EXERCISE REQUIREMENTS:
Exact copy, pictures excluded: write out every line below.

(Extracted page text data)
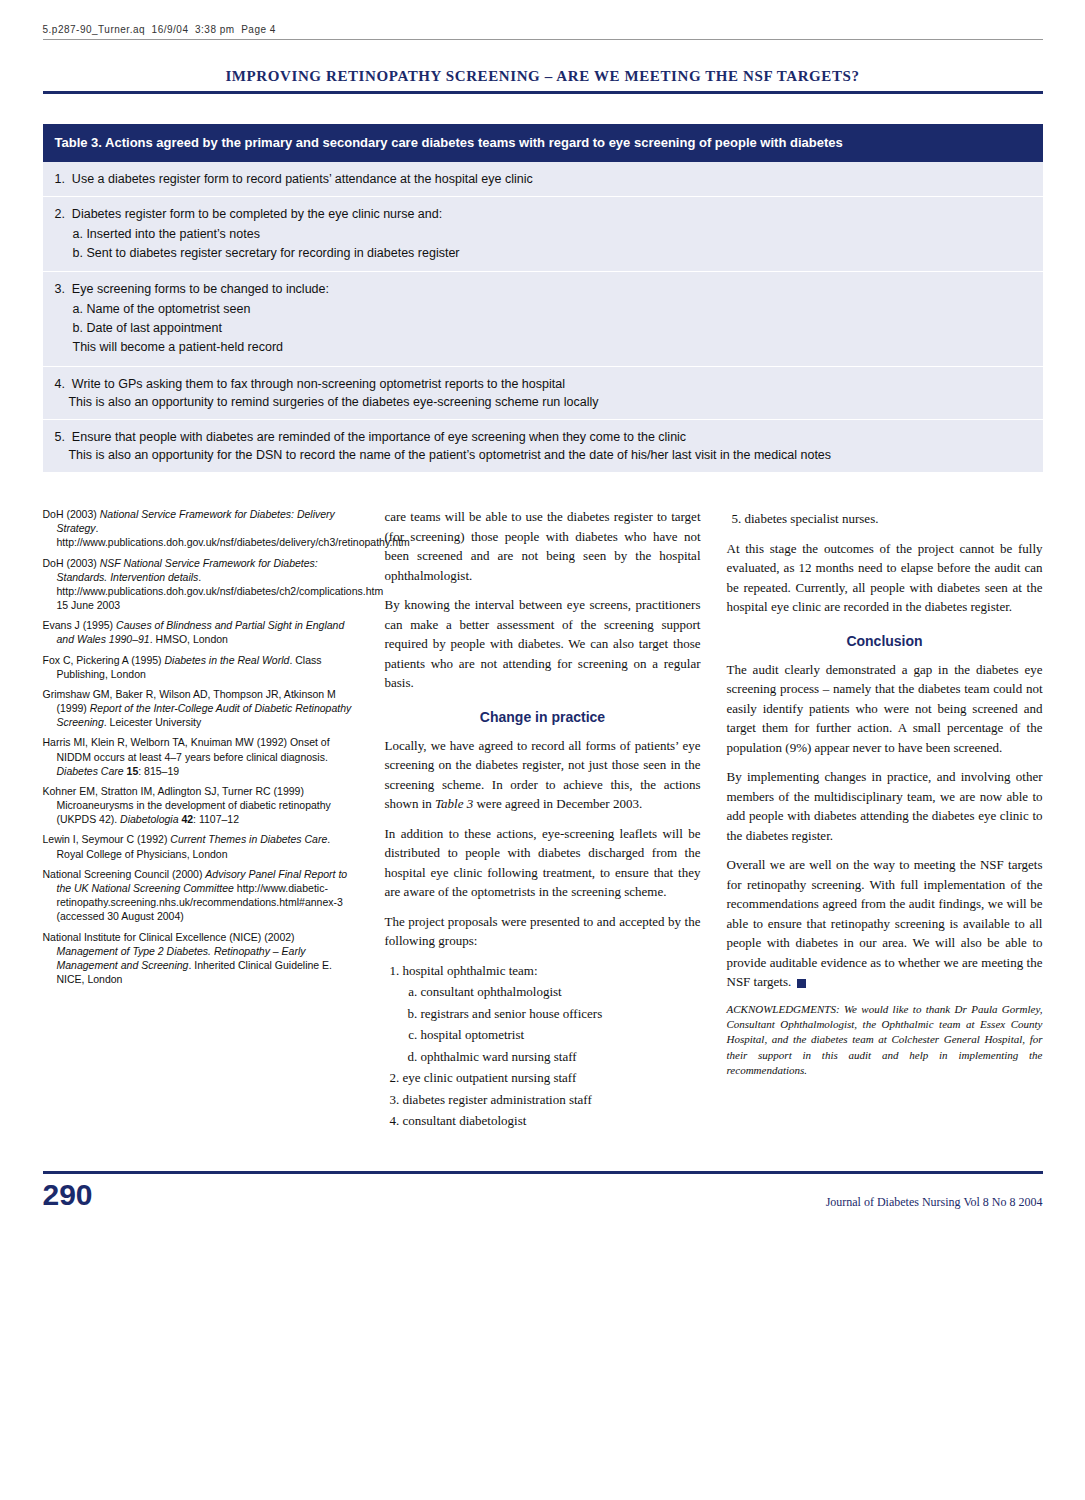5.p287-90_Turner.aq 16/9/04 3:38 pm Page 4
Improving retinopathy screening – are we meeting the NSF targets?
Table 3. Actions agreed by the primary and secondary care diabetes teams with regard to eye screening of people with diabetes
| 1. Use a diabetes register form to record patients’ attendance at the hospital eye clinic |
| 2. Diabetes register form to be completed by the eye clinic nurse and: a. Inserted into the patient’s notes b. Sent to diabetes register secretary for recording in diabetes register |
| 3. Eye screening forms to be changed to include: a. Name of the optometrist seen b. Date of last appointment This will become a patient-held record |
| 4. Write to GPs asking them to fax through non-screening optometrist reports to the hospital This is also an opportunity to remind surgeries of the diabetes eye-screening scheme run locally |
| 5. Ensure that people with diabetes are reminded of the importance of eye screening when they come to the clinic This is also an opportunity for the DSN to record the name of the patient’s optometrist and the date of his/her last visit in the medical notes |
DoH (2003) National Service Framework for Diabetes: Delivery Strategy. http://www.publications.doh.gov.uk/nsf/diabetes/delivery/ch3/retinopathy.htm
DoH (2003) NSF National Service Framework for Diabetes: Standards. Intervention details. http://www.publications.doh.gov.uk/nsf/diabetes/ch2/complications.htm 15 June 2003
Evans J (1995) Causes of Blindness and Partial Sight in England and Wales 1990–91. HMSO, London
Fox C, Pickering A (1995) Diabetes in the Real World. Class Publishing, London
Grimshaw GM, Baker R, Wilson AD, Thompson JR, Atkinson M (1999) Report of the Inter-College Audit of Diabetic Retinopathy Screening. Leicester University
Harris MI, Klein R, Welborn TA, Knuiman MW (1992) Onset of NIDDM occurs at least 4–7 years before clinical diagnosis. Diabetes Care 15: 815–19
Kohner EM, Stratton IM, Adlington SJ, Turner RC (1999) Microaneurysms in the development of diabetic retinopathy (UKPDS 42). Diabetologia 42: 1107–12
Lewin I, Seymour C (1992) Current Themes in Diabetes Care. Royal College of Physicians, London
National Screening Council (2000) Advisory Panel Final Report to the UK National Screening Committee http://www.diabetic-retinopathy.screening.nhs.uk/recommendations.html#annex-3 (accessed 30 August 2004)
National Institute for Clinical Excellence (NICE) (2002) Management of Type 2 Diabetes. Retinopathy – Early Management and Screening. Inherited Clinical Guideline E. NICE, London
care teams will be able to use the diabetes register to target (for screening) those people with diabetes who have not been screened and are not being seen by the hospital ophthalmologist.
By knowing the interval between eye screens, practitioners can make a better assessment of the screening support required by people with diabetes. We can also target those patients who are not attending for screening on a regular basis.
Change in practice
Locally, we have agreed to record all forms of patients’ eye screening on the diabetes register, not just those seen in the screening scheme. In order to achieve this, the actions shown in Table 3 were agreed in December 2003.
In addition to these actions, eye-screening leaflets will be distributed to people with diabetes discharged from the hospital eye clinic following treatment, to ensure that they are aware of the optometrists in the screening scheme.
The project proposals were presented to and accepted by the following groups:
hospital ophthalmic team:
consultant ophthalmologist
registrars and senior house officers
hospital optometrist
ophthalmic ward nursing staff
eye clinic outpatient nursing staff
diabetes register administration staff
consultant diabetologist
diabetes specialist nurses.
At this stage the outcomes of the project cannot be fully evaluated, as 12 months need to elapse before the audit can be repeated. Currently, all people with diabetes seen at the hospital eye clinic are recorded in the diabetes register.
Conclusion
The audit clearly demonstrated a gap in the diabetes eye screening process – namely that the diabetes team could not easily identify patients who were not being screened and target them for further action. A small percentage of the population (9%) appear never to have been screened.
By implementing changes in practice, and involving other members of the multidisciplinary team, we are now able to add people with diabetes attending the diabetes eye clinic to the diabetes register.
Overall we are well on the way to meeting the NSF targets for retinopathy screening. With full implementation of the recommendations agreed from the audit findings, we will be able to ensure that retinopathy screening is available to all people with diabetes in our area. We will also be able to provide auditable evidence as to whether we are meeting the NSF targets.
ACKNOWLEDGMENTS: We would like to thank Dr Paula Gormley, Consultant Ophthalmologist, the Ophthalmic team at Essex County Hospital, and the diabetes team at Colchester General Hospital, for their support in this audit and help in implementing the recommendations.
290
Journal of Diabetes Nursing Vol 8 No 8 2004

SOLVED PROBLEM:
5.p287-90_Turner.aq 16/9/04 3:38 pm Page 4
Improving retinopathy screening – are we meeting the NSF targets?
Table 3. Actions agreed by the primary and secondary care diabetes teams with regard to eye screening of people with diabetes
| 1. Use a diabetes register form to record patients’ attendance at the hospital eye clinic |
| 2. Diabetes register form to be completed by the eye clinic nurse and: a. Inserted into the patient’s notes b. Sent to diabetes register secretary for recording in diabetes register |
| 3. Eye screening forms to be changed to include: a. Name of the optometrist seen b. Date of last appointment This will become a patient-held record |
| 4. Write to GPs asking them to fax through non-screening optometrist reports to the hospital This is also an opportunity to remind surgeries of the diabetes eye-screening scheme run locally |
| 5. Ensure that people with diabetes are reminded of the importance of eye screening when they come to the clinic This is also an opportunity for the DSN to record the name of the patient’s optometrist and the date of his/her last visit in the medical notes |
DoH (2003) National Service Framework for Diabetes: Delivery Strategy. http://www.publications.doh.gov.uk/nsf/diabetes/delivery/ch3/retinopathy.htm
DoH (2003) NSF National Service Framework for Diabetes: Standards. Intervention details. http://www.publications.doh.gov.uk/nsf/diabetes/ch2/complications.htm 15 June 2003
Evans J (1995) Causes of Blindness and Partial Sight in England and Wales 1990–91. HMSO, London
Fox C, Pickering A (1995) Diabetes in the Real World. Class Publishing, London
Grimshaw GM, Baker R, Wilson AD, Thompson JR, Atkinson M (1999) Report of the Inter-College Audit of Diabetic Retinopathy Screening. Leicester University
Harris MI, Klein R, Welborn TA, Knuiman MW (1992) Onset of NIDDM occurs at least 4–7 years before clinical diagnosis. Diabetes Care 15: 815–19
Kohner EM, Stratton IM, Adlington SJ, Turner RC (1999) Microaneurysms in the development of diabetic retinopathy (UKPDS 42). Diabetologia 42: 1107–12
Lewin I, Seymour C (1992) Current Themes in Diabetes Care. Royal College of Physicians, London
National Screening Council (2000) Advisory Panel Final Report to the UK National Screening Committee http://www.diabetic-retinopathy.screening.nhs.uk/recommendations.html#annex-3 (accessed 30 August 2004)
National Institute for Clinical Excellence (NICE) (2002) Management of Type 2 Diabetes. Retinopathy – Early Management and Screening. Inherited Clinical Guideline E. NICE, London
care teams will be able to use the diabetes register to target (for screening) those people with diabetes who have not been screened and are not being seen by the hospital ophthalmologist.
By knowing the interval between eye screens, practitioners can make a better assessment of the screening support required by people with diabetes. We can also target those patients who are not attending for screening on a regular basis.
Change in practice
Locally, we have agreed to record all forms of patients’ eye screening on the diabetes register, not just those seen in the screening scheme. In order to achieve this, the actions shown in Table 3 were agreed in December 2003.
In addition to these actions, eye-screening leaflets will be distributed to people with diabetes discharged from the hospital eye clinic following treatment, to ensure that they are aware of the optometrists in the screening scheme.
The project proposals were presented to and accepted by the following groups:
hospital ophthalmic team:
consultant ophthalmologist
registrars and senior house officers
hospital optometrist
ophthalmic ward nursing staff
eye clinic outpatient nursing staff
diabetes register administration staff
consultant diabetologist
diabetes specialist nurses.
At this stage the outcomes of the project cannot be fully evaluated, as 12 months need to elapse before the audit can be repeated. Currently, all people with diabetes seen at the hospital eye clinic are recorded in the diabetes register.
Conclusion
The audit clearly demonstrated a gap in the diabetes eye screening process – namely that the diabetes team could not easily identify patients who were not being screened and target them for further action. A small percentage of the population (9%) appear never to have been screened.
By implementing changes in practice, and involving other members of the multidisciplinary team, we are now able to add people with diabetes attending the diabetes eye clinic to the diabetes register.
Overall we are well on the way to meeting the NSF targets for retinopathy screening. With full implementation of the recommendations agreed from the audit findings, we will be able to ensure that retinopathy screening is available to all people with diabetes in our area. We will also be able to provide auditable evidence as to whether we are meeting the NSF targets.
ACKNOWLEDGMENTS: We would like to thank Dr Paula Gormley, Consultant Ophthalmologist, the Ophthalmic team at Essex County Hospital, and the diabetes team at Colchester General Hospital, for their support in this audit and help in implementing the recommendations.
290
Journal of Diabetes Nursing Vol 8 No 8 2004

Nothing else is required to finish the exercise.